# Rear speaker replacement for 93 Maxima GXE (non-bose)



## ichpen (Dec 19, 2004)

Hi,

After some initial frustration, managed to replace front speakers (though one isn't working) on a 93 Non-Bose maxima (I suspect wiring is gone somewhere but not a biggie).

Now I want to do the same for the rear deck. Did some searching but I'm getting conflicting material as to the actual size and suitability of aftermarket rear speakers (the old ones are on their way out). 

Had a look at crutchfield.com purely for information purposes and from what I've gathered 6.75 inch round speakers are the ones that don't need a special mounting kit. I'd rather find drop in replacements off ebay.

Despite other websites stating that 6x9 should fit this car. So which one is it out of interest? Anyone have a specific speaker model (looking cheap) that I can simply drop-in? 

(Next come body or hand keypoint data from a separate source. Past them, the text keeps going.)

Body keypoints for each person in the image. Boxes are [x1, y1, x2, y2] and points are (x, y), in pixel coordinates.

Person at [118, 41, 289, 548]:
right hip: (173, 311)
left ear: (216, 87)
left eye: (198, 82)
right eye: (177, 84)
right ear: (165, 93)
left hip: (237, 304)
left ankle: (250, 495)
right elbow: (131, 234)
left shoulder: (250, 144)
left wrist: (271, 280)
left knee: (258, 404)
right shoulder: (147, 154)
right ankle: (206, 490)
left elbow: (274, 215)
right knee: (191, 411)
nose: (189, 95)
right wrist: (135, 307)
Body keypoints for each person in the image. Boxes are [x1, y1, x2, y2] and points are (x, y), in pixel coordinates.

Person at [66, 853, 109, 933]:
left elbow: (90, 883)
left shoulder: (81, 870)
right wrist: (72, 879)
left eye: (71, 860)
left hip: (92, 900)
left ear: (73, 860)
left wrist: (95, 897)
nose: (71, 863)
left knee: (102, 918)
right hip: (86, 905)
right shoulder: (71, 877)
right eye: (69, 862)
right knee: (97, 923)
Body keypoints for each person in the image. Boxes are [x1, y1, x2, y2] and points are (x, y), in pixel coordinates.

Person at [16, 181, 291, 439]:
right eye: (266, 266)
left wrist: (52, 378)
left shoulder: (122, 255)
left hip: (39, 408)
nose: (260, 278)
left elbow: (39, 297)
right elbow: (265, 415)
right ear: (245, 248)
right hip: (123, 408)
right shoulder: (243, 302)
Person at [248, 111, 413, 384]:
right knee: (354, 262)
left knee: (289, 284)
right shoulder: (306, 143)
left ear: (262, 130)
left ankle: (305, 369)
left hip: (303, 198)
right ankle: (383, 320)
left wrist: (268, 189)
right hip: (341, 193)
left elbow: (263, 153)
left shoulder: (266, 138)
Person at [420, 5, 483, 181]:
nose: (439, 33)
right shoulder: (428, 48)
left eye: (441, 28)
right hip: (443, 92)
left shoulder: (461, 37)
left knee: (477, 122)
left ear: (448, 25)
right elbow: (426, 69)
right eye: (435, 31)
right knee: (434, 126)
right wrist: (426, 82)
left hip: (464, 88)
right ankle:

Also connector wise, any connector adapters or do I have to splice wiring again (as I did for the fronts)??

Thanks in advance for any info.


----------



## royson345 (Jan 14, 2005)

I've heard that any aftermarket 6x9 speakers will work in your Max, but I'm not so sure about that. The Bose systems have wierd mounting configurations so it will cause you trouble with adding aftermarket speakers.

But, you don't have a Bose system (lucky you!) so basically find some 6x9's you like and throw them in there. Any connector should work.


----------



## Matt93SE (Sep 17, 2003)

the rear speakers use a 6.5S (oversize 6.5") IIRC, but you can replace them with anything up to a 6x9. you just have to be willing to do a bit of cutting back there, but it's not a problem to get them in.

and yes, you'll have to chop on a few connectors as well, but that's no big deal. few 1/4" quick connect terminals and a $5 pair of wire crimpers and you're set.


----------



## generation3 (Jan 16, 2005)

Matt93SE what he said. I havea 93GXE with Active Speaker and I replaced them with 6.5


----------